Until she went before a panel of judges in the 2013 Alabama Launchpad Start-up Competition, Melanie Rubery had never in her life made a sales pitch.
But the dietician-turned-entrepreneur had an idea and she wanted to get support through Alabama Launchpad to help get her Nutripilot off the ground and at the fingertips of people who could use the app to make healthier lifestyle decisions.
Her pitch was a success. In May 2013, Rubery was one of three winners in the competition, winning a share of up to $100,000 available in prize money. Rubery won $38,000.
This year, Alabama Launchpad is increasing the amount of money available to startups. Teams will compete for a share of up to $300,000 in prize money.
For Rubery, entering and competing helped provide much of the support Rubery needed, including a year of free space at Innovation Depot, a business incubator in downtown Birmingham.
“I am a dietician by trade, and I had no entrepreneurial background,” she said. “I thought I was a longshot, but there were others who believed in me more than I did.”
A registered dietician since 1998, Rubery said at the time she began developing her app she was in private practice. She knew that there were many people who wanted to live healthier lifestyles but had difficulty making daily decisions about food and exercise.

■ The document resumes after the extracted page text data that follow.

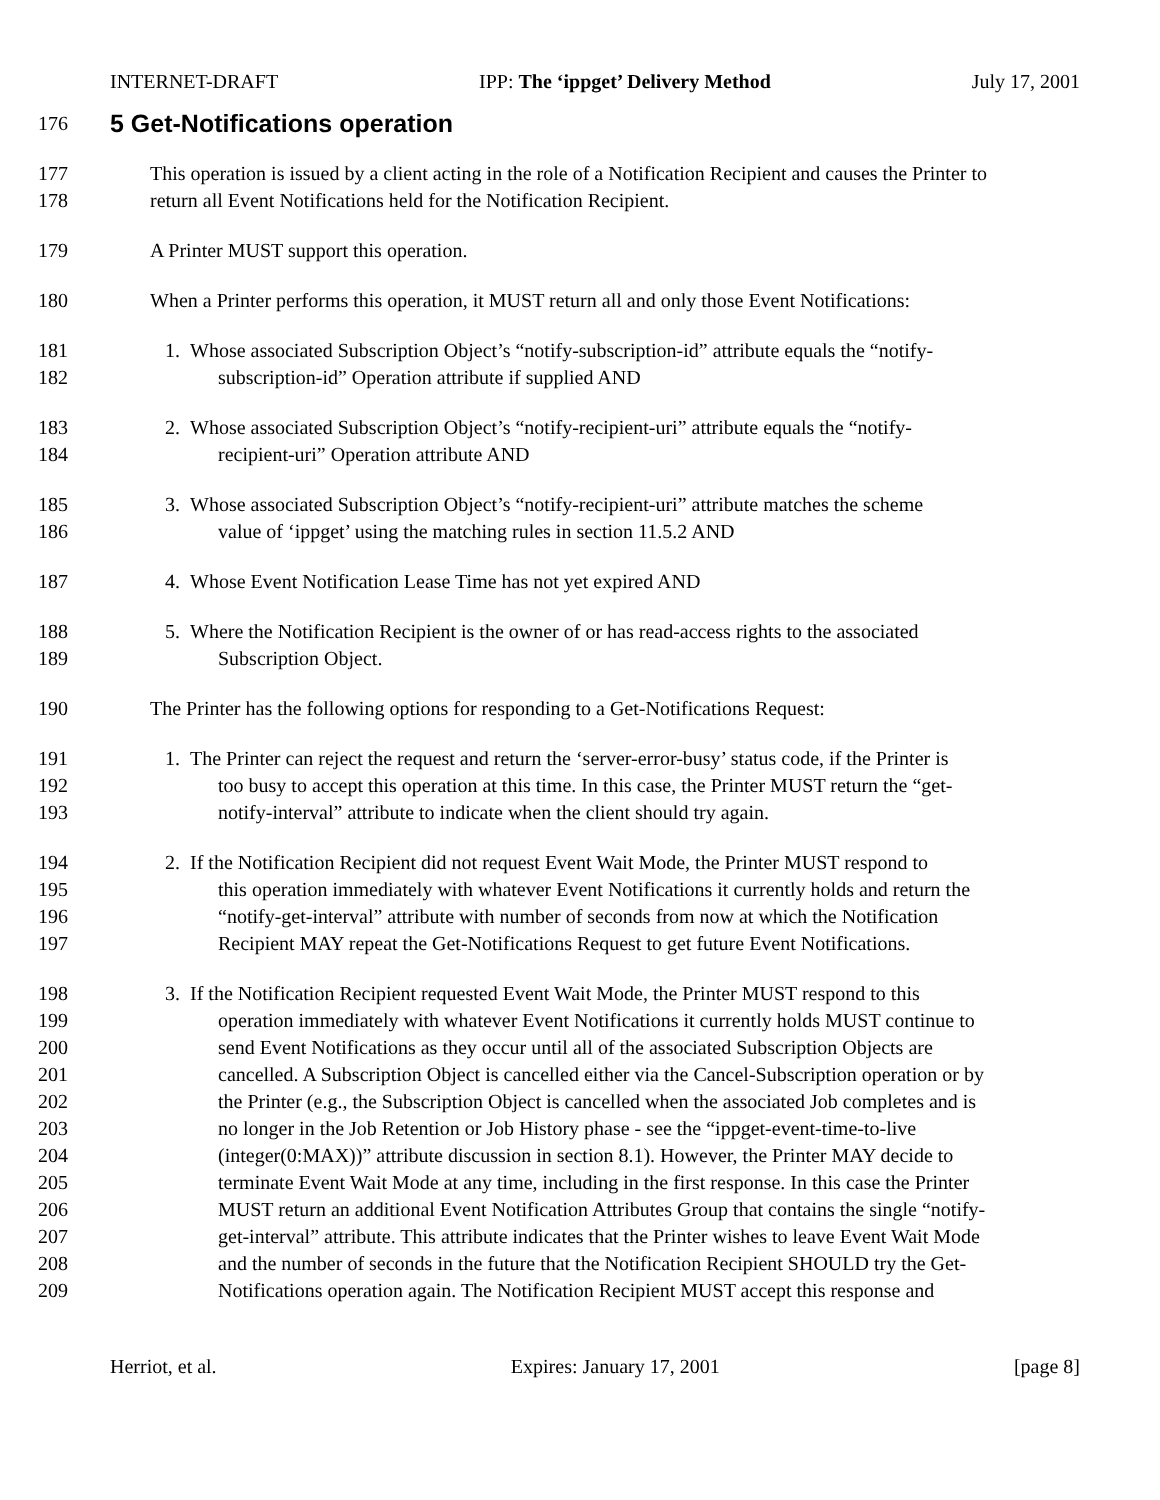INTERNET-DRAFT IPP: The ‘ippget’ Delivery Method July 17, 2001
176
5 Get-Notifications operation
177 This operation is issued by a client acting in the role of a Notification Recipient and causes the Printer to
178 return all Event Notifications held for the Notification Recipient.
179 A Printer MUST support this operation.
180 When a Printer performs this operation, it MUST return all and only those Event Notifications:
181 1. Whose associated Subscription Object’s “notify-subscription-id” attribute equals the “notify-
182 subscription-id” Operation attribute if supplied AND
183 2. Whose associated Subscription Object’s “notify-recipient-uri” attribute equals the “notify-
184 recipient-uri” Operation attribute AND
185 3. Whose associated Subscription Object’s “notify-recipient-uri” attribute matches the scheme
186 value of ‘ippget’ using the matching rules in section 11.5.2 AND
187 4. Whose Event Notification Lease Time has not yet expired AND
188 5. Where the Notification Recipient is the owner of or has read-access rights to the associated
189 Subscription Object.
190 The Printer has the following options for responding to a Get-Notifications Request:
191 1. The Printer can reject the request and return the ‘server-error-busy’ status code, if the Printer is
192 too busy to accept this operation at this time. In this case, the Printer MUST return the “get-
193 notify-interval” attribute to indicate when the client should try again.
194 2. If the Notification Recipient did not request Event Wait Mode, the Printer MUST respond to
195 this operation immediately with whatever Event Notifications it currently holds and return the
196 “notify-get-interval” attribute with number of seconds from now at which the Notification
197 Recipient MAY repeat the Get-Notifications Request to get future Event Notifications.
198 3. If the Notification Recipient requested Event Wait Mode, the Printer MUST respond to this
199 operation immediately with whatever Event Notifications it currently holds MUST continue to
200 send Event Notifications as they occur until all of the associated Subscription Objects are
201 cancelled. A Subscription Object is cancelled either via the Cancel-Subscription operation or by
202 the Printer (e.g., the Subscription Object is cancelled when the associated Job completes and is
203 no longer in the Job Retention or Job History phase - see the “ippget-event-time-to-live
204 (integer(0:MAX))” attribute discussion in section 8.1). However, the Printer MAY decide to
205 terminate Event Wait Mode at any time, including in the first response. In this case the Printer
206 MUST return an additional Event Notification Attributes Group that contains the single “notify-
207 get-interval” attribute. This attribute indicates that the Printer wishes to leave Event Wait Mode
208 and the number of seconds in the future that the Notification Recipient SHOULD try the Get-
209 Notifications operation again. The Notification Recipient MUST accept this response and
Herriot, et al. Expires: January 17, 2001 [page 8]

When it came time for her to make her Alabama Launchpad pitch for her app before a five-judge panel, she said, “I looked at everyone as a client. Getting in front of people and explaining an idea was not difficult.”
Alabama Launchpad, a program of the Economic Development Partnership of Alabama Foundation , provides participants access to sound business advice and to critical start-up and development capital. The support of Alabama Launchpad gives entrepreneurs the momentum to take an idea from concept to reality.

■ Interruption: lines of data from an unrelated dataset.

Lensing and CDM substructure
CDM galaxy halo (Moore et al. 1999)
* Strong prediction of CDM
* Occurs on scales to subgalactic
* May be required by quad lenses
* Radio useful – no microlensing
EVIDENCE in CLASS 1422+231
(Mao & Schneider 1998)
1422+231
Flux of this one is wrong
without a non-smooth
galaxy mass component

The program, a public-private partnership, includes various stages of competition that gives participants a framework to develop their business ideas and to connect to a network of experts, investors, and service providers. The goal is to increase the odds of success for each business.
The Launchpad competition was more than a process for an award, Rubery said. It was program for focusing on an idea, developing business plans, and forecasting and focusing on the future of your company, she said.
Winning the competition brought benefits the Vestavia Hills resident needed to move forward with a successful startup.
“The first thing that it did was provide me with the seed money to finish the app development I needed to get it to the market place. It also connected me with other entrepreneurial organizations and provided mentors for me,” Rubery said. The recognition she received as an Alabama Launchpad winner also helped Rubery grow contacts.
The most difficult part of the process for Rubery was forecasting the market because you have to think beyond your launch about how to grow and sell the product. “I’m still learning,” she said.
Alabama Launchpad participation prompts you to go ahead and face some of the challenges necessary for any business, Rubery said.
“A lot of times, if you don’t feel the pressure, you may table decisions. This competition and the process causes you to focus,” she said. “If you are serious about launching and growing your business, Alabama Launchpad is for you.”
Rubery is now preparing for the next phase of her business – the second release of her app. She said she is also in the process of connecting her app with major health platforms.
She also is looking to increase the size of her staff and return to Innovation Depot. Last fall she moved into the incubator for three months. As the business grows, Rubery said she anticipates moving her business from her home back to the incubator.
Without Alabama Launchpad, her progress would not have been as great, Rubery said. “I would be getting there, but I would not be as far as I am now without Alabama Launchpad.”